How many times as a child was I puzzled when a singular pronoun suddenly turned plural. Why, I wondered, should it be "If I were you?"

Well, it's simply because we're in the subjunctive mood.

"So what on earth," I hear you ask, "is the subjunctive mood? It sounds like a form of deep depression!"

Frankly, that's a good way to describe the effect it has on me. It pulls me right out of the story. Anything that pulls a reader out of a story has to be a bad thing. If it also puzzles a child reader, it's a positive crime.

The subjunctive mood is quite simply a form of the verb when a writer stops dealing with real things about which we can argue ("The King is alive", "Mary is here") and starts dealing with uncertainties such as wishes, commands and unreal circumstances ("Long live the King", "if only Mary were here"). We're so accustomed to "If I were you" that it doesn't sound so odd-- though it baffled me as a child; nobody ever explained why I was suddenly (and impossibly) more than one person.

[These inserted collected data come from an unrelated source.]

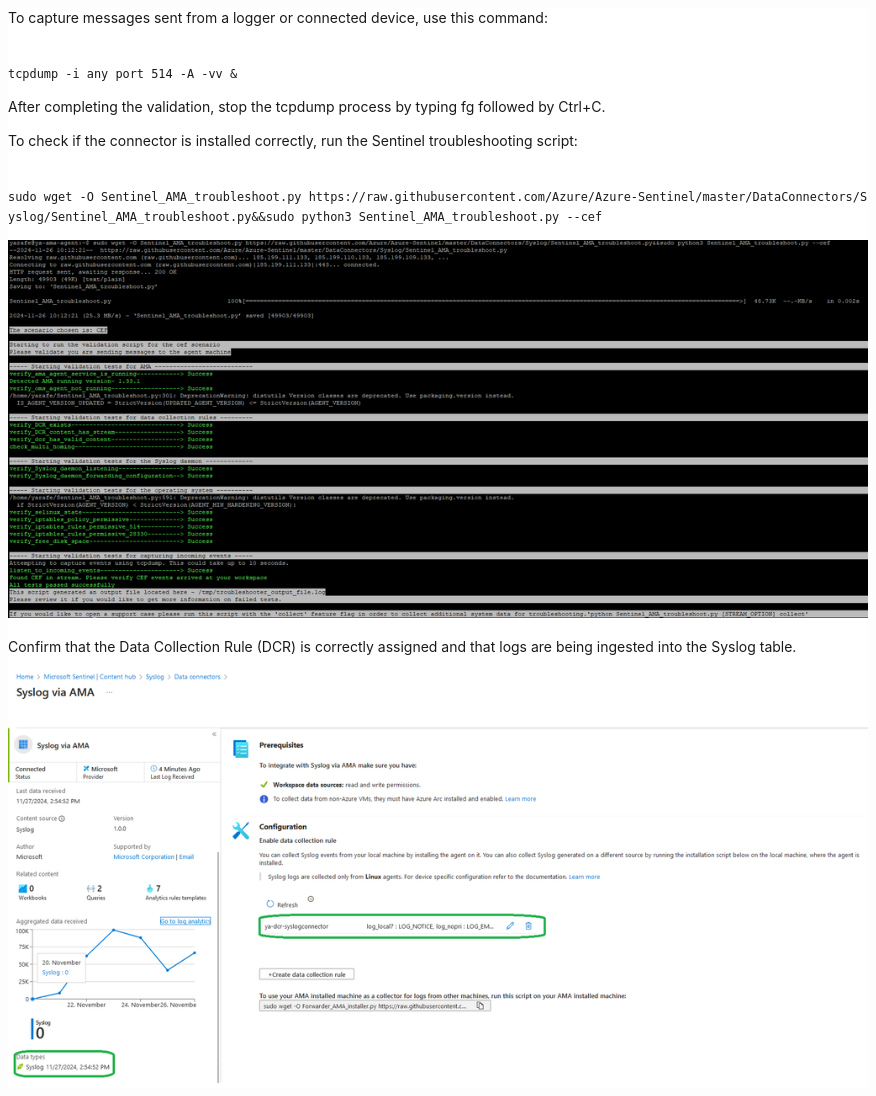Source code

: To capture messages sent from a logger or connected device, use this command:
<pre><code>
tcpdump -i any port 514 -A -vv &
</code></pre>
After completing the validation, stop the tcpdump process by typing fg followed by Ctrl+C.

To check if the connector is installed correctly, run the Sentinel troubleshooting script:
<pre><code>
sudo wget -O Sentinel_AMA_troubleshoot.py https://raw.githubusercontent.com/Azure/Azure-Sentinel/master/DataConnectors/Syslog/Sentinel_AMA_troubleshoot.py&&sudo python3 Sentinel_AMA_troubleshoot.py --cef
</code></pre>

![ Troubleshooting- AMA ](images/troubleshooting-ama.png)

Confirm that the Data Collection Rule (DCR) is correctly assigned and that logs are being ingested into the Syslog table.

![ DataConnector - Validation](images/syslog-dataconnector-validation.png)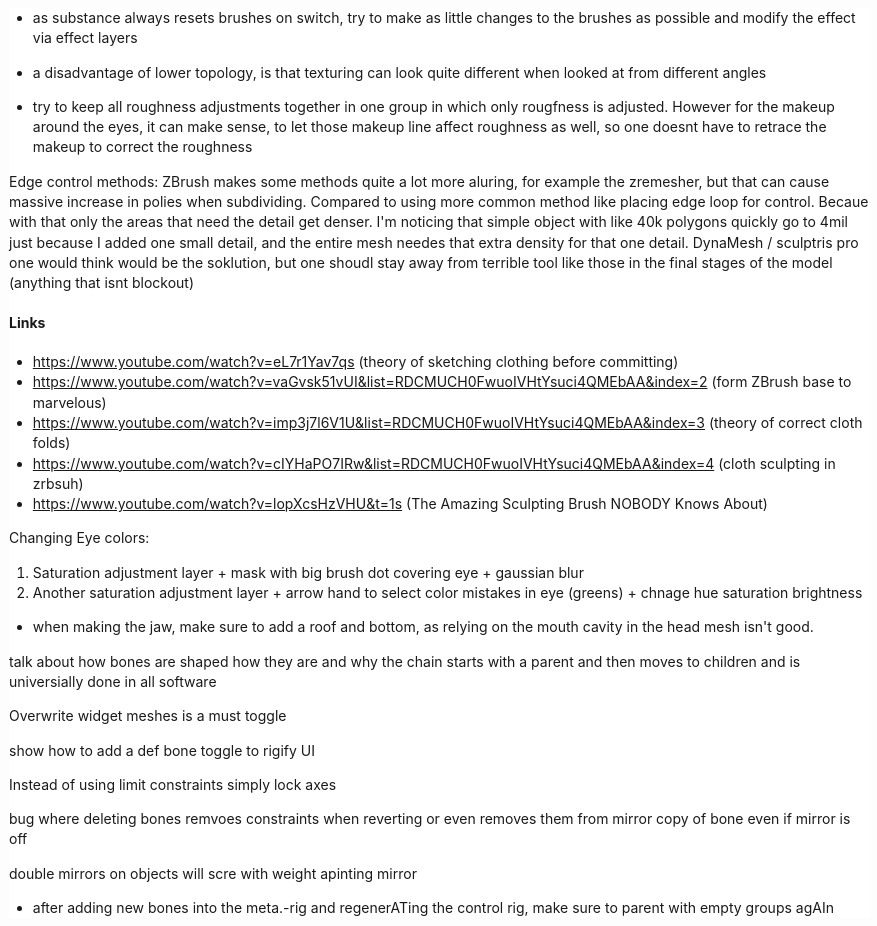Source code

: - as substance always resets brushes on switch, try to make as little changes to the brushes as possible and modify the effect via effect layers


- a disadvantage of lower topology, is that texturing can look quite different when looked at from different angles


- try to keep all roughness adjustments together in one group in which only rougfness is adjusted. However for the makeup around the eyes, it can make sense, to let those makeup line affect roughness as well, so one doesnt have to retrace the makeup to correct the roughness


Edge control methods:
ZBrush makes some methods quite a lot more aluring, for example the zremesher, but that can cause massive increase in polies when subdividing. Compared to using more common method like placing edge loop for control. Becaue with that only the areas that need the detail get denser. I'm noticing that simple object with like 40k polygons quickly go to 4mil just because I added one small detail, and the entire mesh needes that extra density for that one detail. DynaMesh / sculptris pro one would think would be the soklution, but one shoudl stay away from terrible tool like those in the final stages of the model (anything that isnt blockout)


#### Links

- https://www.youtube.com/watch?v=eL7r1Yav7qs (theory of sketching clothing before committing)
- https://www.youtube.com/watch?v=vaGvsk51vUI&list=RDCMUCH0FwuoIVHtYsuci4QMEbAA&index=2 (form ZBrush base to marvelous)
- https://www.youtube.com/watch?v=imp3j7l6V1U&list=RDCMUCH0FwuoIVHtYsuci4QMEbAA&index=3 (theory of correct cloth folds)
- https://www.youtube.com/watch?v=cIYHaPO7IRw&list=RDCMUCH0FwuoIVHtYsuci4QMEbAA&index=4 (cloth sculpting in zrbsuh)
- https://www.youtube.com/watch?v=lopXcsHzVHU&t=1s (The Amazing Sculpting Brush NOBODY Knows About)

Changing Eye colors:
1.  Saturation adjustment layer + mask with big brush dot covering eye + gaussian blur
2. Another saturation adjustment layer + arrow hand to select color mistakes in eye (greens) + chnage hue saturation brightness


- when making the jaw, make sure to add a roof and bottom, as relying on the mouth cavity in the head mesh isn't good.


talk about how bones are shaped how they are and why the chain starts with a parent and then moves to children and is universially done in all software


Overwrite widget meshes is a must toggle

show how to add a def bone toggle to rigify UI

Instead of using limit constraints simply lock axes

bug where deleting bones remvoes constraints when reverting or even removes them from mirror copy of bone even if mirror is off


double mirrors on objects will scre with weight apinting mirror

- after adding new bones into the meta.-rig and regenerATing the control rig, make sure to parent with empty groups agAIn
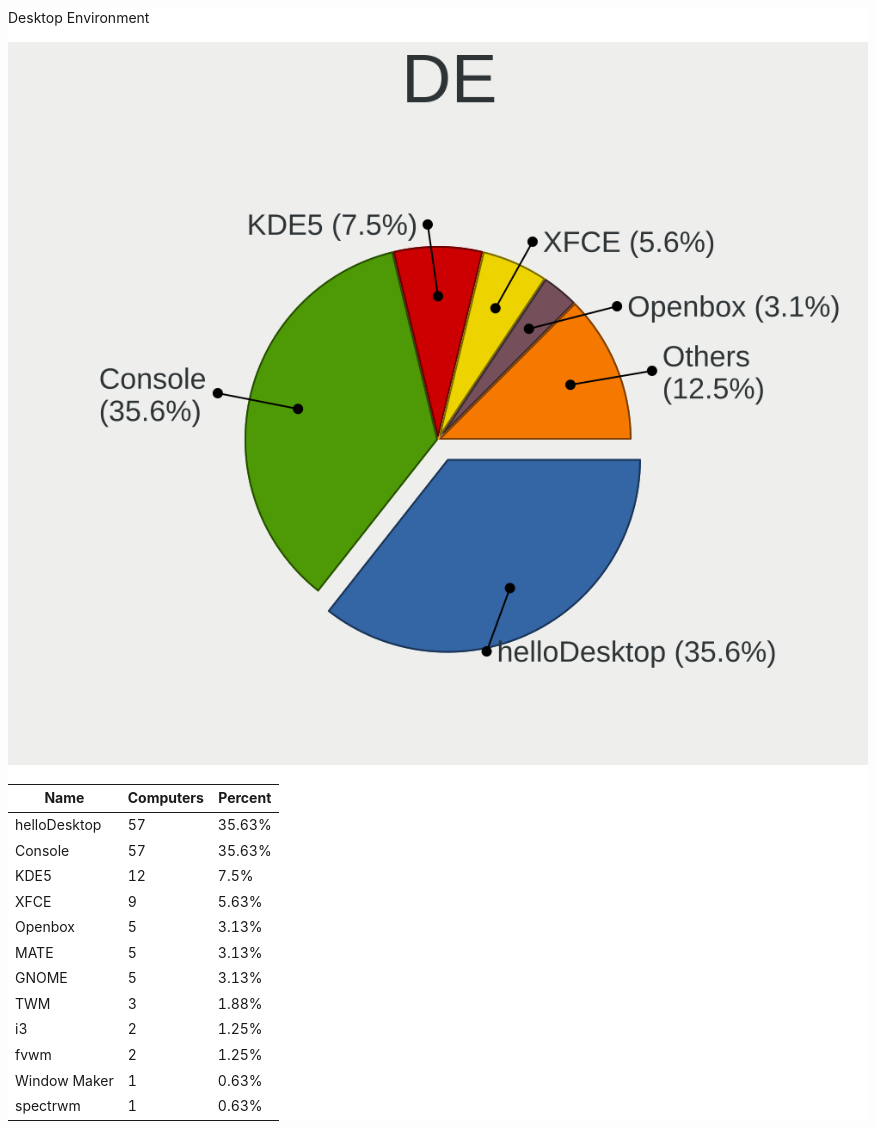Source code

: Desktop Environment

![DE](./All/images/pie_chart_bsd/os_de.svg)


| Name         | Computers | Percent |
|--------------|-----------|---------|
| helloDesktop | 57        | 35.63%  |
| Console      | 57        | 35.63%  |
| KDE5         | 12        | 7.5%    |
| XFCE         | 9         | 5.63%   |
| Openbox      | 5         | 3.13%   |
| MATE         | 5         | 3.13%   |
| GNOME        | 5         | 3.13%   |
| TWM          | 3         | 1.88%   |
| i3           | 2         | 1.25%   |
| fvwm         | 2         | 1.25%   |
| Window Maker | 1         | 0.63%   |
| spectrwm     | 1         | 0.63%   |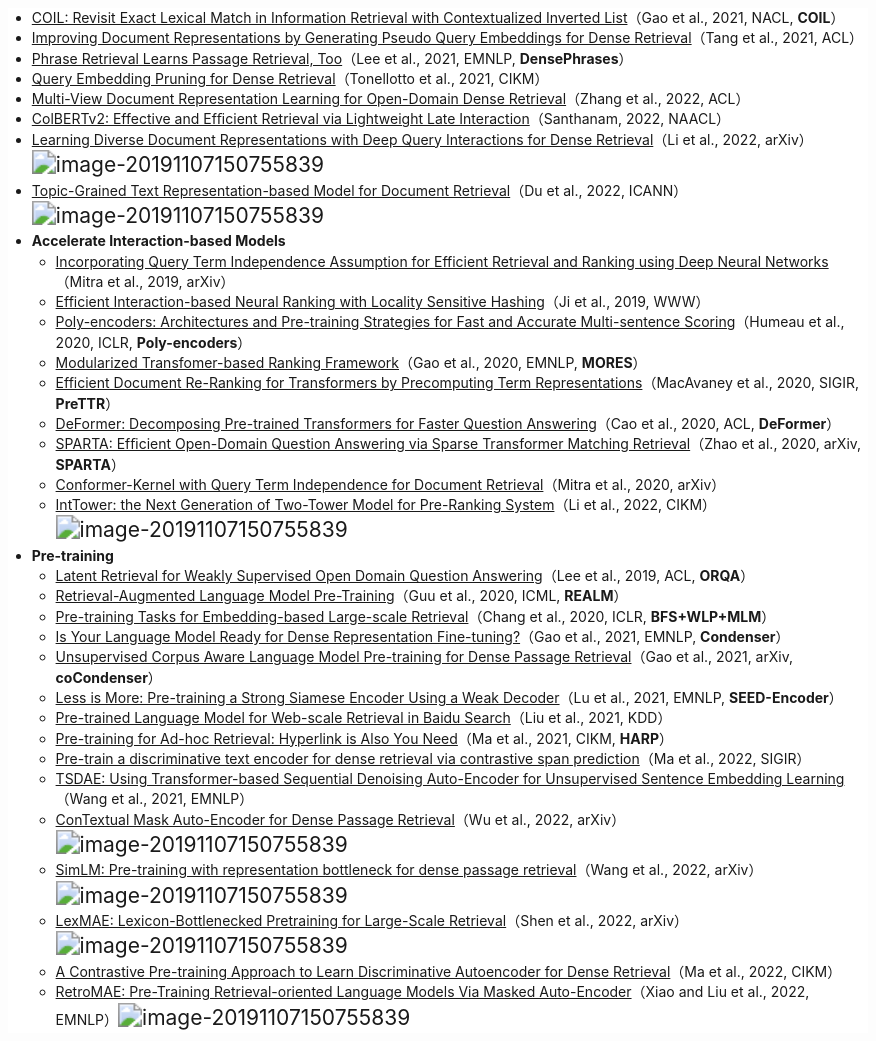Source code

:   - [COIL: Revisit Exact Lexical Match in Information Retrieval with Contextualized Inverted List](https://arxiv.org/pdf/2104.07186.pdf)（Gao et al., 2021, NACL, **COIL**）
  - [Improving Document Representations by Generating Pseudo Query Embeddings for Dense Retrieval](https://arxiv.org/pdf/2105.03599.pdf)（Tang et al., 2021, ACL）
  - [Phrase Retrieval Learns Passage Retrieval, Too](https://arxiv.org/pdf/2109.08133.pdf)（Lee et al., 2021, EMNLP, **DensePhrases**）
  - [Query Embedding Pruning for Dense Retrieval](https://arxiv.org/abs/2108.10341)（Tonellotto et al., 2021, CIKM）
  - [Multi-View Document Representation Learning for Open-Domain Dense Retrieval](https://arxiv.org/pdf/2203.08372.pdf)（Zhang et al., 2022, ACL）
  - [ColBERTv2: Effective and Efﬁcient Retrieval via Lightweight Late Interaction](https://arxiv.org/pdf/2112.01488.pdf)（Santhanam, 2022, NAACL）
  - [Learning Diverse Document Representations with Deep Query Interactions for Dense Retrieval](https://arxiv.org/pdf/2208.04232.pdf)（Li et al., 2022, arXiv）<img src="./images/new.gif" alt="image-20191107150755839" style="zoom:150%;" />
  - [Topic-Grained Text Representation-based Model for Document Retrieval](https://arxiv.org/pdf/2207.04656.pdf)（Du et al., 2022, ICANN）<img src="./images/new.gif" alt="image-20191107150755839" style="zoom:150%;" />
- **Accelerate Interaction-based Models**
  - [Incorporating Query Term Independence Assumption for Efficient Retrieval and Ranking using Deep Neural Networks](https://arxiv.org/pdf/1907.03693.pdf)（Mitra et al., 2019, arXiv）
  - [Efficient Interaction-based Neural Ranking with Locality Sensitive Hashing](https://dl.acm.org/doi/pdf/10.1145/3308558.3313576)（Ji et al., 2019, WWW）
  - [Poly-encoders: Architectures and Pre-training Strategies for Fast and Accurate Multi-sentence Scoring](https://arxiv.org/pdf/1905.01969.pdf)（Humeau et al., 2020, ICLR, **Poly-encoders**）
  -  [Modularized Transfomer-based Ranking Framework](https://arxiv.org/pdf/2004.13313.pdf)（Gao et al., 2020, EMNLP, **MORES**）
  - [Efficient Document Re-Ranking for Transformers by Precomputing Term Representations](https://dl.acm.org/doi/pdf/10.1145/3397271.3401093)（MacAvaney et al., 2020, SIGIR, **PreTTR**）
  - [DeFormer: Decomposing Pre-trained Transformers for Faster Question Answering](https://arxiv.org/pdf/2005.00697.pdf)（Cao et al., 2020, ACL, **DeFormer**）
  - [SPARTA: Efﬁcient Open-Domain Question Answering via Sparse Transformer Matching Retrieval](https://arxiv.org/pdf/2009.13013.pdf)（Zhao et al., 2020, arXiv, **SPARTA**）
  - [Conformer-Kernel with Query Term Independence for Document Retrieval](https://arxiv.org/pdf/2007.10434.pdf)（Mitra et al., 2020, arXiv）
  - [IntTower: the Next Generation of Two-Tower Model for Pre-Ranking System](https://arxiv.org/pdf/2210.09890.pdf)（Li et al., 2022, CIKM）<img src="./images/new.gif" alt="image-20191107150755839" style="zoom:150%;" />
- **Pre-training**
  - [Latent Retrieval for Weakly Supervised Open Domain Question Answering](https://arxiv.org/pdf/1906.00300.pdf)（Lee et al., 2019, ACL, **ORQA**）
  - [Retrieval-Augmented Language Model Pre-Training](http://proceedings.mlr.press/v119/guu20a/guu20a.pdf)（Guu et al., 2020, ICML, **REALM**）
  - [Pre-training Tasks for Embedding-based Large-scale Retrieval](https://arxiv.org/pdf/2002.03932.pdf)（Chang et al., 2020, ICLR, **BFS+WLP+MLM**）
  - [Is Your Language Model Ready for Dense Representation Fine-tuning?](https://arxiv.org/pdf/2104.08253.pdf)（Gao et al., 2021, EMNLP, **Condenser**）
  - [Unsupervised Corpus Aware Language Model Pre-training for Dense Passage Retrieval](https://arxiv.org/abs/2108.05540)（Gao et al., 2021, arXiv, **coCondenser**）
  - [Less is More: Pre-training a Strong Siamese Encoder Using a Weak Decoder](https://arxiv.org/pdf/2102.09206.pdf)（Lu et al., 2021, EMNLP, **SEED-Encoder**）
  - [Pre-trained Language Model for Web-scale Retrieval in Baidu Search](https://arxiv.org/pdf/2106.03373.pdf)（Liu et al., 2021, KDD）
  - [Pre-training for Ad-hoc Retrieval: Hyperlink is Also You Need](http://playbigdata.ruc.edu.cn/dou/publication/2021_CIKM_Pretraining.pdf)（Ma et al., 2021, CIKM, **HARP**）
  - [Pre-train a discriminative text encoder for dense retrieval via contrastive span prediction](https://arxiv.org/pdf/2204.10641.pdf)（Ma et al., 2022, SIGIR）
  - [TSDAE: Using Transformer-based Sequential Denoising Auto-Encoder for Unsupervised Sentence Embedding Learning](https://aclanthology.org/2021.findings-emnlp.59.pdf)（Wang et al., 2021, EMNLP）
  - [ConTextual Mask Auto-Encoder for Dense Passage Retrieval](https://arxiv.org/pdf/2208.07670.pdf)（Wu et al., 2022, arXiv）<img src="./images/new.gif" alt="image-20191107150755839" style="zoom:150%;" />
  - [SimLM: Pre-training with representation bottleneck for dense passage retrieval](https://arxiv.org/pdf/2207.02578.pdf)（Wang et al., 2022, arXiv）<img src="./images/new.gif" alt="image-20191107150755839" style="zoom:150%;" />
  - [LexMAE: Lexicon-Bottlenecked Pretraining for Large-Scale Retrieval](https://arxiv.org/pdf/2208.14754v1.pdf)（Shen et al., 2022, arXiv）<img src="./images/new.gif" alt="image-20191107150755839" style="zoom:150%;" />
  - [A Contrastive Pre-training Approach to Learn Discriminative Autoencoder for Dense Retrieval](https://arxiv.org/pdf/2208.09846.pdf)（Ma et al., 2022, CIKM）
  - [RetroMAE: Pre-Training Retrieval-oriented Language Models Via Masked Auto-Encoder](https://arxiv.org/pdf/2205.12035.pdf)（Xiao and Liu et al., 2022, EMNLP）<img src="./images/new.gif" alt="image-20191107150755839" style="zoom:150%;" />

The subjunctive is an outdated grammar rule that should have died a natural death a long time ago. I'm convinced it's only the extreme pedantry of editors of children's books that has kept it alive. It has no plausible reason for its existence in the 21st century. I found the following (from Margaret Mahy's Underrunners--a book riddled with subjunctives) positively pompous.

"As if she were being scribbled out."

"As if it were making a grand announcement."

There's another good reason for killing off the subjunctive mood: too many writers use it incorrectly:

"Mary asked if it were his idea."

"If she were French, her accent didn't betray her."

Examples of incorrect use from published books--incorrect because the sentences are not in the subjunctive mood:

"But if it were in the hydro it was well hidden." (Since "it" is referred to here in the plural as well as the singular, this sentence is extremely clumsy.) From Plague Ship by Andre Norton

"If he were wrong, we might then have an excuse to call this crazy thing off." From A Killing Frost by John Marsden.

Any editor who dares suggests I turn a pronoun (or proper noun) into plural just because I am using the subjunctive mood is in for a hard fight with me.